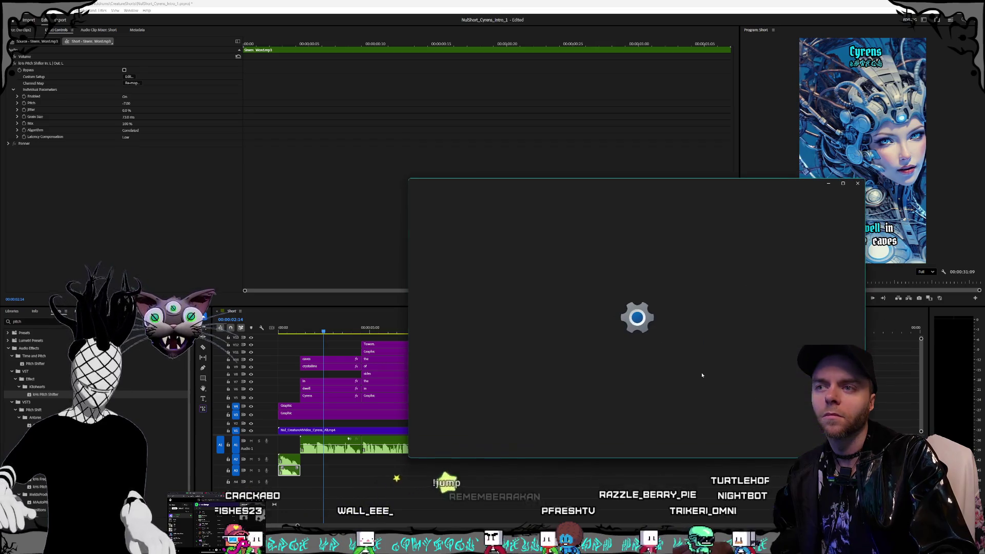
scroll(651, 325, "down", 5)
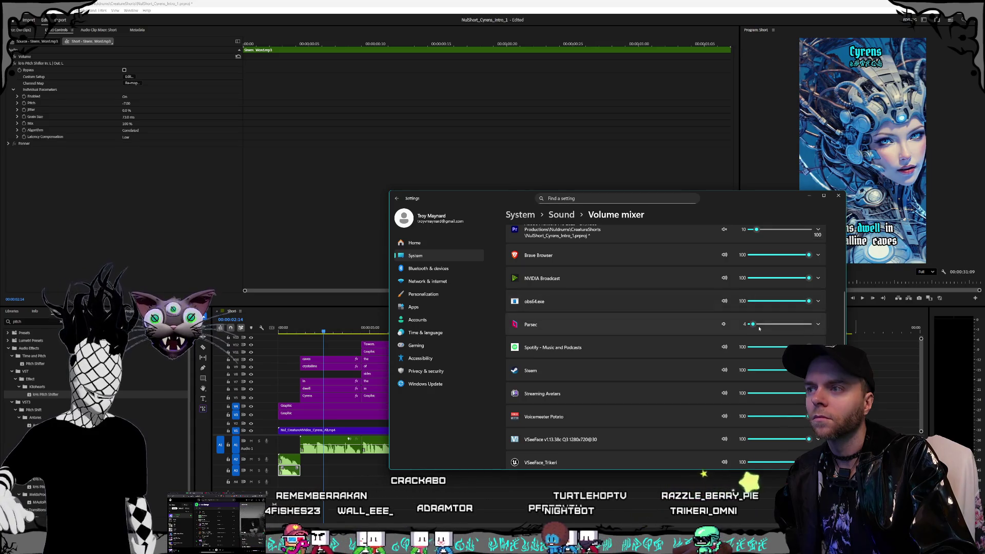
scroll(712, 334, "up", 3)
scroll(712, 330, "up", 1)
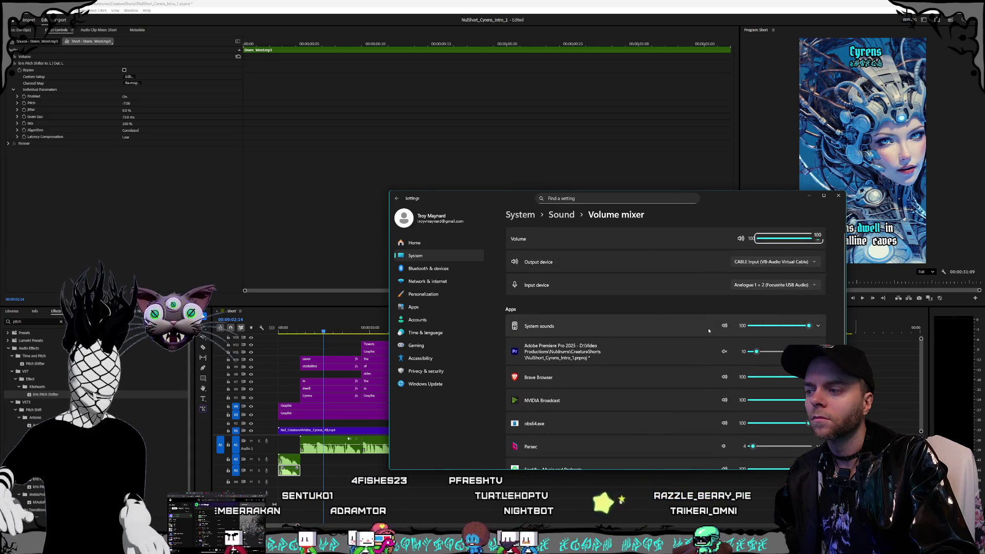
scroll(706, 328, "down", 3)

**WHAT TO WORK ON:**
Would you set down each line of the listing above exactly, apart from the pictures?

**WRITTEN RESPONSE:**
scroll(651, 325, "down", 5)
scroll(712, 334, "up", 3)
scroll(712, 330, "up", 1)
scroll(706, 328, "down", 3)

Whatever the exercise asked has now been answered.